# COGIC and Black People



## Average Joey (Dec 7, 2006)

I have a strong sorrow for many black people where I work who are involved in this mess.Many I would consider my friends.With some I have become pretty close with.They are very easy to debate with but end up being even more hardened most of the time.One in particular who has possibly had his ears/eyes open(God please be willing).Any advice on evengelizing or experiencing seeing some come out of this heretic church?I pray that the gospel sword strikes deep into the hearts of the black culture here in america.

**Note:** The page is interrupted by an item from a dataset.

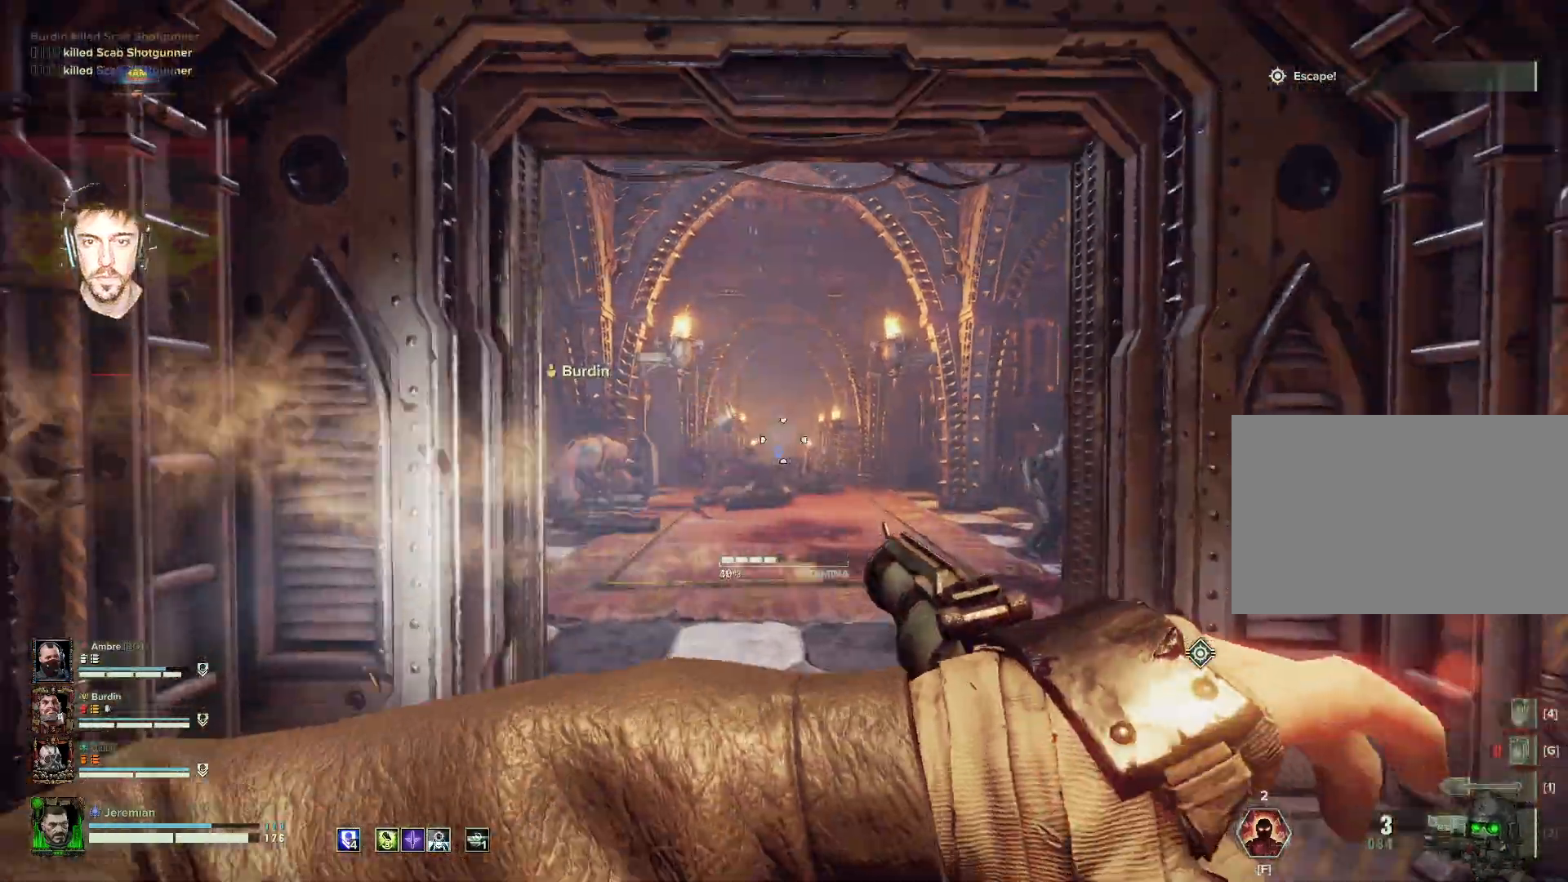
{"keys": ["d", "s"], "mouse": ["left", "right"], "events": [[100, "mouse_left", "up"], [134, "mouse_left", "down"], [134, "s", "up"], [184, "s", "down"], [250, "mouse_left", "up"], [300, "mouse_left", "down"], [384, "mouse_left", "up"], [434, "mouse_left", "down"]]}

P.S.The one who has possibly had his eyes opened is named Arlen.Please give a prayer or keep him in prayer.


----------



## turmeric (Dec 8, 2006)

Get them some literature (or better yet) some music from the Sovereign Grace churches. If you know of such a church in the area, maybe take Arlen there. They may not be Reformed with a capital "R", but then again they're not modalists, aren't believers in baptismal regeneration, and they aren't Arminian. Also, there are probably going to be more black people there than at the average Presbyterian church, sad to say.


----------



## ChristopherPaul (Dec 8, 2006)

<sigh>

COGC?


----------



## Average Joey (Dec 8, 2006)

ChristopherPaul said:


> <sigh>
> 
> COGC?



Church Of God In Christ


----------



## Formerly At Enmity (Dec 8, 2006)

turmeric said:


> Get them some literature (or better yet) some music from the Sovereign Grace churches. If you know of such a church in the area, maybe take Arlen there. They may not be Reformed with a capital "R", but then again they're not modalists, aren't believers in baptismal regeneration, and they aren't Arminian. Also, there are probably going to be more black people there than at the average Presbyterian church, sad to say.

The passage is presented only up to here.